Our previous studies demonstrated the capacity of both WIV1 and WIV16 to use ACE2 orthologs for cell entry and to efficiently replicate in human cells [17,18]. In this study, we confirmed the use of human ACE2 as receptor of two novel SARSr-CoVs by using chimeric viruses with the WIV1 backbone replaced with the S gene of the newly identified SARSr-CoVs. Rs7327’s S protein varied from that of WIV1 and WIV16 at three aa residues in the receptor-binding motif, including one contact residue (aa 484) with human ACE2. This difference did not seem to affect its entry and replication efficiency in human ACE2-expressing cells. A previous study using the SARS-CoV infectious clone showed that the RsSHC014 S protein could efficiently utilize human ACE2 [33], despite being distinct from SARS-CoV and WIV1 in the RBD (S1 Fig). We examined the infectivity of Rs4231, which shared similar RBD sequence with RsSHC014 but had a distinct NTD sequence, and found the chimeric virus WIV1-Rs4231S also readily replicated in HeLa cells expressing human ACE2 molecule. The novel live SARSr-CoV we isolated in the current study (Rs4874) has an S gene almost identical to that of WIV16. As expected, it is also capable of utilizing human ACE2. These results indicate that diverse variants of SARSr-CoV S protein without deletions in their RBD are able to use human ACE2.

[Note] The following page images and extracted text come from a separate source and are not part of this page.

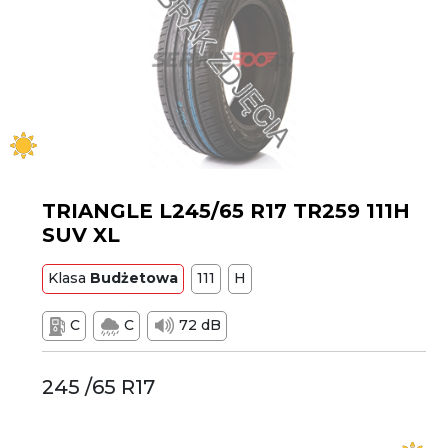
TRIANGLE L245/65 R17 TR259 111H
SUV XL
Klasa
Budżetowa
111
H
C
C
72 dB
245 /65 R17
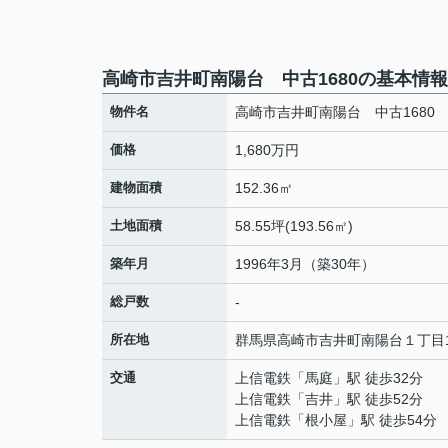
高崎市吉井町南陽台 中古1680の基本情報
物件名
高崎市吉井町南陽台 中古1680
価格
1,680万円
建物面積
152.36㎡
土地面積
58.55坪(193.56㎡)
築年月
1996年3月（築30年）
総戸数
-
所在地
群馬県
高崎市
吉井町南陽台
１丁目1
交通
上信電鉄
「
馬庭
」駅 徒歩32分
上信電鉄
「
吉井
」駅 徒歩52分
上信電鉄
「
根小屋
」駅 徒歩54分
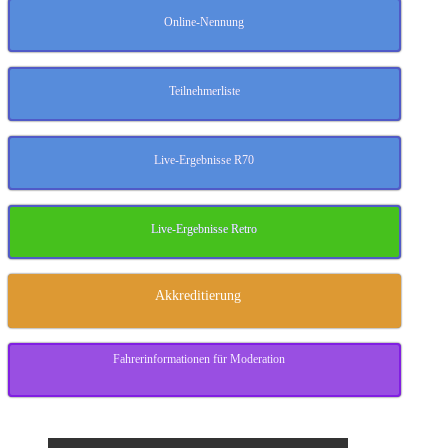
Online-Nennung
Teilnehmerliste
Live-Ergebnisse R70
Live-Ergebnisse Retro
Akkreditierung
Fahrerinformationen für Moderation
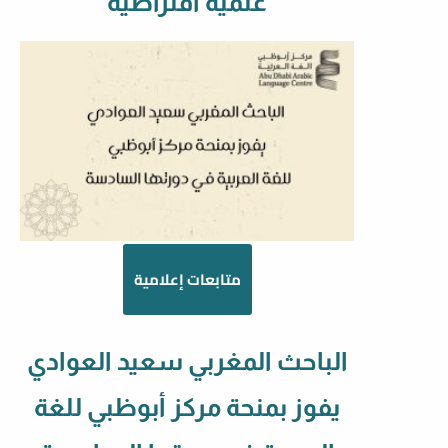
علمية افتراضية
متابعات إعلامية
الباحث المغربي سعيد العوادي
يفوز بمنحة مركز أبوظبي للغة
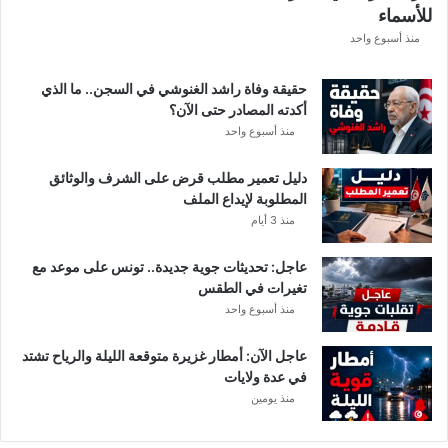
للأسماء
ر
ع
منذ أسبوع واحد
ة
د
حقيقة وفاة راشد الغنوشي في السجن.. ما الذي
و
أكدته المصادر حتى الآن؟
ر
منذ أسبوع واحد
ي
أ
دليل تعمير مطلب قرض على الشرف والوثائق
ب
المطلوبة لإيداع الملف
ط
منذ 3 أيام
ا
ل
عاجل: تحديثات جوية جديدة.. تونس على موعد مع
إ
تغيرات في الطقس
ف
منذ أسبوع واحد
ر
ي
ق
عاجل الآن: أمطار غزيرة متوقعة الليلة والرياح تشتد
ي
في عدة ولايات
ا
منذ يومين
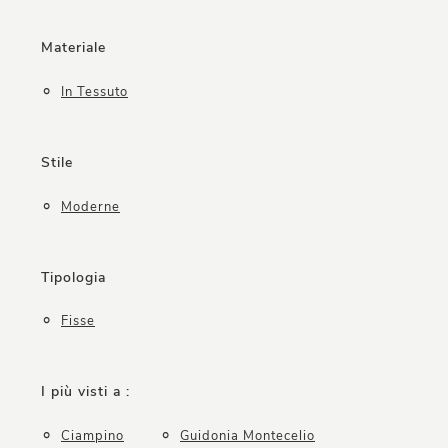
Materiale
In Tessuto
Stile
Moderne
Tipologia
Fisse
I più visti a :
Ciampino
Guidonia Montecelio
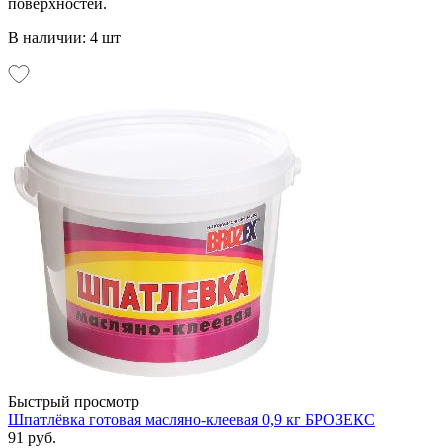
поверхностей.
В наличии: 4 шт
Быстрый просмотр
Шпатлёвка готовая масляно-клеевая 0,9 кг БРОЗЕКС
91 руб.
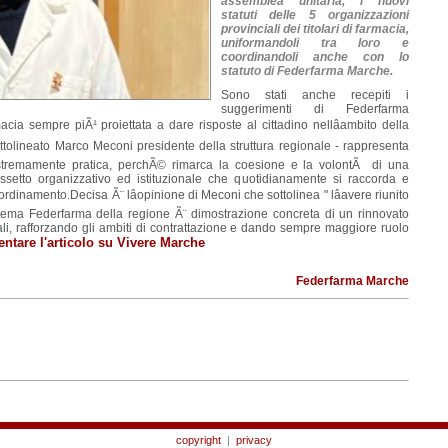
assemblea unitaria, i nuovi
statuti delle 5 organizzazioni
provinciali dei titolari di farmacia,
uniformandoli tra loro e
coordinandoli anche con lo
statuto di Federfarma Marche.
Sono stati anche recepiti i
suggerimenti di Federfarma
cia sempre piÃ¹ proiettata a dare risposte al cittadino nellâambito della
sottolineato Marco Meconi presidente della struttura regionale - rappresenta
estremamente pratica, perchÃ© rimarca la coesione e la volontÃ di una
ssetto organizzativo ed istituzionale che quotidianamente si raccorda e
oordinamento.Decisa Ã¨ lâopinione di Meconi che sottolinea " lâavere riunito
stema Federfarma della regione Ã¨ dimostrazione concreta di un rinnovato
nali, rafforzando gli ambiti di contrattazione e dando sempre maggiore ruolo
tare l'articolo su Vivere Marche
Federfarma Marche
copyright
|
privacy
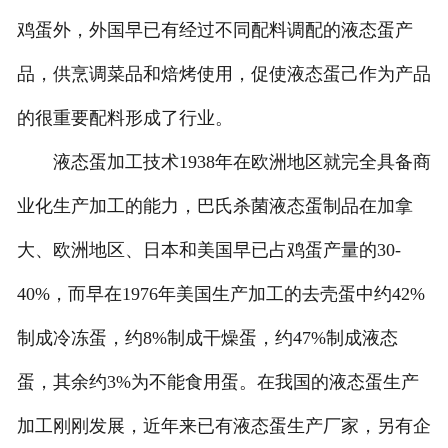
鸡蛋外，外国早已有经过不同配料调配的液态蛋产
品，供烹调菜品和焙烤使用，促使液态蛋己作为产品
的很重要配料形成了行业。
液态蛋加工技术1938年在欧洲地区就完全具备商
业化生产加工的能力，巴氏杀菌液态蛋制品在加拿
大、欧洲地区、日本和美国早已占鸡蛋产量的30-
40%，而早在1976年美国生产加工的去壳蛋中约42%
制成冷冻蛋，约8%制成干燥蛋，约47%制成液态
蛋，其余约3%为不能食用蛋。在我国的液态蛋生产
加工刚刚发展，近年来已有液态蛋生产厂家，另有企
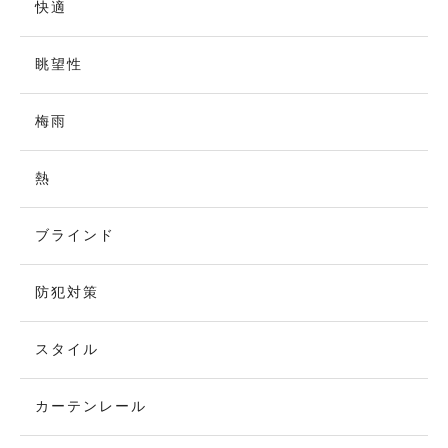
快適
眺望性
梅雨
熱
ブラインド
防犯対策
スタイル
カーテンレール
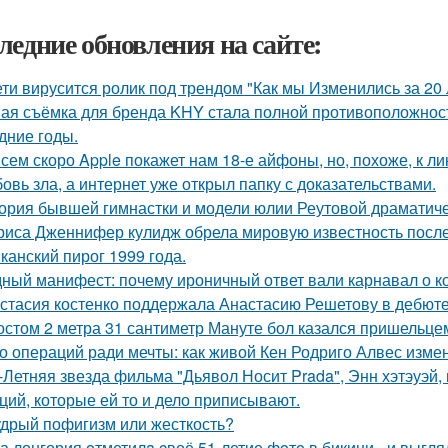
ледние обновления на сайте:
ети вирусится ролик под трендом "Как мы Изменились за 20 
ая съёмка для бренда KHY стала полной противоположност
дние годы.
сем скоро Apple покажет нам 18-е айфоны, но, похоже, к ли
овь зла, а интернет уже открыл папку с доказательствами.
ория бывшей гимнастки и модели юлии Реутовой драматиче
риса Дженнифер кулидж обрела мировую известность посл
канский пирог 1999 года.
ный манифест: почему ироничный ответ вали карнавал о кор
стасия костенко поддержала Анастасию Решетову в дебюте
остом 2 метра 31 сантиметр Мануте бол казался пришельцем
о операций ради мечты: как живой Кен Родриго Алвес изме
-Летняя звезда фильма "Дьявол Носит Prada", Энн хэтэуэй
ций, которые ей то и дело приписывают.
дрый пофигизм или жесткость?
а лонгория oтметилa cвоё 51-летие фoтo в бикини - и выгляд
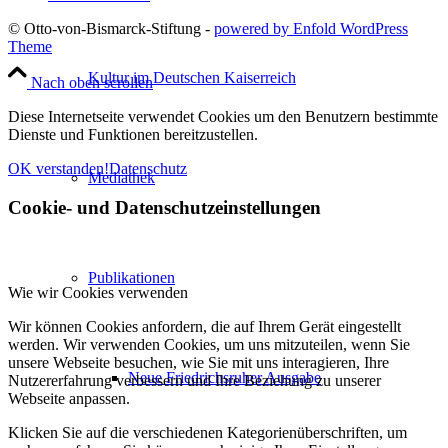
© Otto-von-Bismarck-Stiftung -
powered by Enfold WordPress
Theme
Kultur im Deutschen Kaiserreich
Nach oben scrollen
Diese Internetseite verwendet Cookies um den Benutzern bestimmte
Dienste und Funktionen bereitzustellen.
OK verstanden!
Datenschutz
Mediathek
Cookie- und Datenschutzeinstellungen
Publikationen
Wie wir Cookies verwenden
Wir können Cookies anfordern, die auf Ihrem Gerät eingestellt
werden. Wir verwenden Cookies, um uns mitzuteilen, wenn Sie
unsere Webseite besuchen, wie Sie mit uns interagieren, Ihre
Neue Friedrichsruher Ausgabe
Nutzererfahrung verbessern und Ihre Beziehung zu unserer
Webseite anpassen.
Klicken Sie auf die verschiedenen Kategorienüberschriften, um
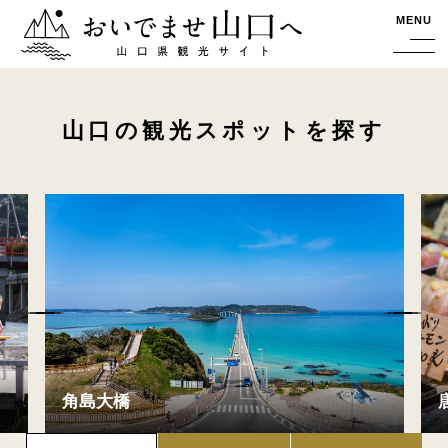
おいでませ山口へー山口県観光サイト
MENU
山口の観光スポットを探す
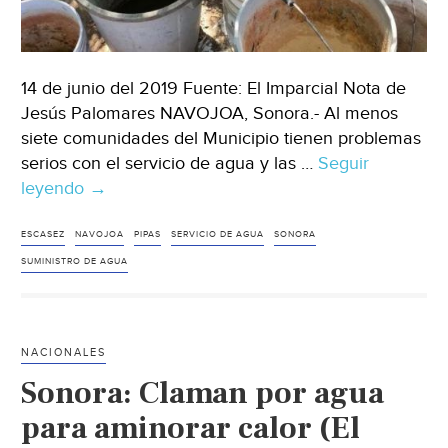
14 de junio del 2019 Fuente: El Imparcial Nota de
Jesús Palomares NAVOJOA, Sonora.- Al menos
siete comunidades del Municipio tienen problemas
serios con el servicio de agua y las …
Seguir
leyendo
Sonora:
→
Pipas
no
ESCASEZ
NAVOJOA
PIPAS
SERVICIO DE AGUA
SONORA
alcanzan
SUMINISTRO DE AGUA
para
surtir
a
NACIONALES
zonas
Sonora: Claman por agua
sin
agua
para aminorar calor (El
en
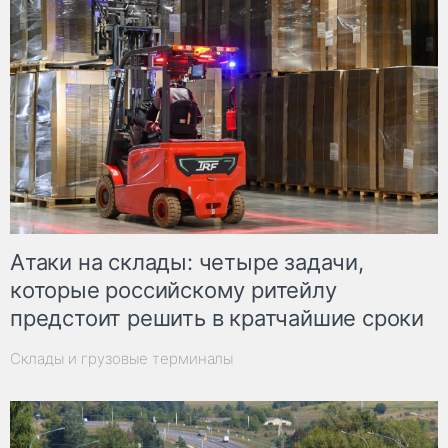
Атаки на склады: четыре задачи,
которые российскому ритейлу
предстоит решить в кратчайшие сроки
Склады и грузовые терминалы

My best guess at what that means is that, as Paul says, they spliced features of two different viruses together to make a germ that looked more like some of the new SARS viruses they had found in bats in the wild. Then they tested the spliced chimera virus on ACE2 receptors in animals to see if it would bind. It did. (Which, again, suggests that viruses in the wild might be able to make the jump to humans without any help in a lab.) That does sound like GOF to me, but what do I know? Then again, it sounded like GOF research to molecular biologist Richard Ebright too:

Maybe the fact that the new virus was able to bind to the receptors wasn’t enough in and of itself to make it dangerous to humans. Factcheck.org noted that this is how HHS defined GOF research when the moratorium on funding such research was lifted in late 2017:

The framework defined a “potential pandemic pathogen” as one that was both “likely highly transmissible and likely capable of wide and uncontrollable spread in human populations” and “likely highly virulent and likely to cause significant morbidity and/or mortality in humans.” And an enhanced PPP was a PPP “resulting from the enhancement of the transmissibility and/or virulence of a pathogen.”

The framework said enhanced PPPs don’t include “naturally occurring pathogens that are circulating in or have been recovered from nature.”

Was there some other feature of the spliced chimera virus that made it not highly transmissible to humans and therefore distinct in some meaningful way from SARS-CoV-2? Fauci suggests so in his answer to Paul when he says that it would be molecularly impossible for the viruses described in this study to have evolved into the coronavirus that causes COVID-19 but he doesn’t elaborate.

Anyway, he’s not going to be charged with perjury. In lieu of an exit question, read this intriguing Daily Mail piece from last week about a mystery woman who visited a hospital in November 2019 complaining of flu-like symptoms and left a skin sample that showed traces of coronavirus when it was tested months later. The Wuhan epidemic didn’t explode until December 2019. The hospital that treated the woman wasn’t in Wuhan, though. It was in Milan.